I sit here on a couch, having taught my son how to help me off of said couch. He is truly a beautiful child, all three are. My son smiles when he pulls me to my feet. He pales at me tears and he directs my service dog to my side.
I am learning a great deal of things about myself. I am learning about the hurts I have caused, I am learning about the perspectives others have around me; because of me. Though I know that in this haze I am not entirely at fault, it would seem that I am sinking in the pains of those who feel great pain because of me.
My ghost has a name. It has many names, I will now, until I die, dance with this ghost; though now at least when we dance I can call it by name.
The veil having been lifted by a change in my body I feel as though I am awaking from a dream. Who is this person I am living inside. Who is this person that could hold in that pain? Who is this person who could ask another person to love me enough to wait for me to find my way through the haze? How unfair when I myself had no way of truly knowing my own way out, who truly needed her hand held.

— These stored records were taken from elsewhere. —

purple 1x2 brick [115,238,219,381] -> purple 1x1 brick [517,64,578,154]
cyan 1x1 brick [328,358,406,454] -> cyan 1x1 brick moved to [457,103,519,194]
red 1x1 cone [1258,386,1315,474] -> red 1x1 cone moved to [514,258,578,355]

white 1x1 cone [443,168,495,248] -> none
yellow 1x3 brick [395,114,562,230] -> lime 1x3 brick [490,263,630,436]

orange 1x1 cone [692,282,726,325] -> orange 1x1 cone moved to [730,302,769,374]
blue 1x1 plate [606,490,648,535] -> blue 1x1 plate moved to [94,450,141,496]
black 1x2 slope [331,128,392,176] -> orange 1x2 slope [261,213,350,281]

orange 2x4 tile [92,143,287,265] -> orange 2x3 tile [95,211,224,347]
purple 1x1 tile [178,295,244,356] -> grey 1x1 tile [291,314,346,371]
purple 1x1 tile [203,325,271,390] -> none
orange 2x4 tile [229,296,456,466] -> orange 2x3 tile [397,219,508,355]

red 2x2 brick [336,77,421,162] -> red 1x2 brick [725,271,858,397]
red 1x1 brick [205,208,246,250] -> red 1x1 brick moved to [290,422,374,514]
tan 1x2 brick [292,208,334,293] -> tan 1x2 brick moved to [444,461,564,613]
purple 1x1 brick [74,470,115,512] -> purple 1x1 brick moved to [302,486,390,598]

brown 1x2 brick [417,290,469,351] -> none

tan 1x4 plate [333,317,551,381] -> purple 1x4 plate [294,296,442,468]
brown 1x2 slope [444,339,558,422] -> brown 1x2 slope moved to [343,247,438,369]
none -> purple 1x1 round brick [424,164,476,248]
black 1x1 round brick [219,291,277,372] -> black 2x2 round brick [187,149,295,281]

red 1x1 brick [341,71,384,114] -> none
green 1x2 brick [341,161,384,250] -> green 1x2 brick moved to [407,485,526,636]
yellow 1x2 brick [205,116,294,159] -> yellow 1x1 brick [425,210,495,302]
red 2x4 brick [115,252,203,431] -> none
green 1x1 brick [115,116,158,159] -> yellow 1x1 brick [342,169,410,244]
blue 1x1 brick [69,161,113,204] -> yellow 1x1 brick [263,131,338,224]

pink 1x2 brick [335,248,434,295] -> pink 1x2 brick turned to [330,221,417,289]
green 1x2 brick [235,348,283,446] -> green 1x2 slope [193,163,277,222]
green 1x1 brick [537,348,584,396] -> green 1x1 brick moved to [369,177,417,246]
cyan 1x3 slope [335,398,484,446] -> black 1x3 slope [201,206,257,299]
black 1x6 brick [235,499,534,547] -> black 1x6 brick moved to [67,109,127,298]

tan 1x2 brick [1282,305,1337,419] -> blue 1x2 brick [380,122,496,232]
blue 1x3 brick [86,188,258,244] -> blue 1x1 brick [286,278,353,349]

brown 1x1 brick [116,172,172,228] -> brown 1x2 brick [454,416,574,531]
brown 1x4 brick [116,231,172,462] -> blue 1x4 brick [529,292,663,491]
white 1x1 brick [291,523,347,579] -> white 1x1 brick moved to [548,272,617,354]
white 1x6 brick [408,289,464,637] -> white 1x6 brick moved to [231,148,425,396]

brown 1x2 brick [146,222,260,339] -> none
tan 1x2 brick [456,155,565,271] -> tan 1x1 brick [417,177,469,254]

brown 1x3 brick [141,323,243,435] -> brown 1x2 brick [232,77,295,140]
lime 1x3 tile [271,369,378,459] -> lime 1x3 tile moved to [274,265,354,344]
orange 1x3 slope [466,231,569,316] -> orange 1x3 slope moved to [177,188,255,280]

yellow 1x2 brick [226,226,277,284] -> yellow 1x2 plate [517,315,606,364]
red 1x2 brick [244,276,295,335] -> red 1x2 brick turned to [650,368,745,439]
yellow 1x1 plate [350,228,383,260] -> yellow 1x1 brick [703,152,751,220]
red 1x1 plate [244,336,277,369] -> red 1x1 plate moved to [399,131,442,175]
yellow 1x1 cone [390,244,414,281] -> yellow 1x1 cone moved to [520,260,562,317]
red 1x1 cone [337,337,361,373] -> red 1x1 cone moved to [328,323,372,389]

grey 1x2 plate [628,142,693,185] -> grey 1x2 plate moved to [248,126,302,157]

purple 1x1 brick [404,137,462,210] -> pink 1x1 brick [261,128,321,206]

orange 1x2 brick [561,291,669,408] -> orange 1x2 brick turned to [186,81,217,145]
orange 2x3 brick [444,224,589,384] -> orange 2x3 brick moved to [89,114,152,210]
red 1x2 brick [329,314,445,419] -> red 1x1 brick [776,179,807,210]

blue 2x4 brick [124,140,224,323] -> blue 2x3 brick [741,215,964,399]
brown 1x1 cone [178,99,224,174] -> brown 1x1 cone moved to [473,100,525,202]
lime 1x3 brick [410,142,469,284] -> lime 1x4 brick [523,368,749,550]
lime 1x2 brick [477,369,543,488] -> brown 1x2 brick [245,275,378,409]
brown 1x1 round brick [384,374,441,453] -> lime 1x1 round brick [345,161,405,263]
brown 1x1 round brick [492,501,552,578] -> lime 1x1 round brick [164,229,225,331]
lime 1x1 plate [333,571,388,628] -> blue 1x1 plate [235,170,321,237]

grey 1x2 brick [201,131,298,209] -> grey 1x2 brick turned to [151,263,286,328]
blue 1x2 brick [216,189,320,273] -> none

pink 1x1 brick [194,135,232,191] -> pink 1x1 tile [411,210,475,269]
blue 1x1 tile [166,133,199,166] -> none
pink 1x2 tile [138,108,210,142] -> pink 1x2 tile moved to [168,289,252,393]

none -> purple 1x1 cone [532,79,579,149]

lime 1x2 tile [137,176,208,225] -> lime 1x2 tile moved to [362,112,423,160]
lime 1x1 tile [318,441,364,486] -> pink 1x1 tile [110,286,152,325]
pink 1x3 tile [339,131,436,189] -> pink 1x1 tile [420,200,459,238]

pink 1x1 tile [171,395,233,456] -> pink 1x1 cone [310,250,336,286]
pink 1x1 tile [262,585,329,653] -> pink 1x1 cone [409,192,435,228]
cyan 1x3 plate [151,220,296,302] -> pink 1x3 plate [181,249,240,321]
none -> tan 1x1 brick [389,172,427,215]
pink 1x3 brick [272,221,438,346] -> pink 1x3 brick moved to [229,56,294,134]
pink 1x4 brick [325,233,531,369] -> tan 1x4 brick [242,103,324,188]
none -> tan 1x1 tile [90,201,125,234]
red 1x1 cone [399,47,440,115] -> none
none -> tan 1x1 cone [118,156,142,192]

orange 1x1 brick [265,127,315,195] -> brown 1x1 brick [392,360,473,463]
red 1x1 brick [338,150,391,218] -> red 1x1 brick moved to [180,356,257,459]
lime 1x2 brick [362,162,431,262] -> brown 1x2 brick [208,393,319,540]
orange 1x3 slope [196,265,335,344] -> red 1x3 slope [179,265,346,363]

I have sat for years with a body that was not quite functioning. I sat crocheting small and large projects giving me time to sort the thoughts that swarmed in my mind.
At times I could push through the fog and have the most beautiful energy. I could fight my way through. Recently I found that I can still do this though I do have to consider the ghost.
Waking up is the swarm that swirls in my head, it is the pain of a ghost, it is the fear of no longer knowing who I am, it is the dread of the pain that I have driven into people. Waking up realization that I woke because I finally found strength, it is the understanding that this is going to be one grand fight.
Who is this who has waken from a haze?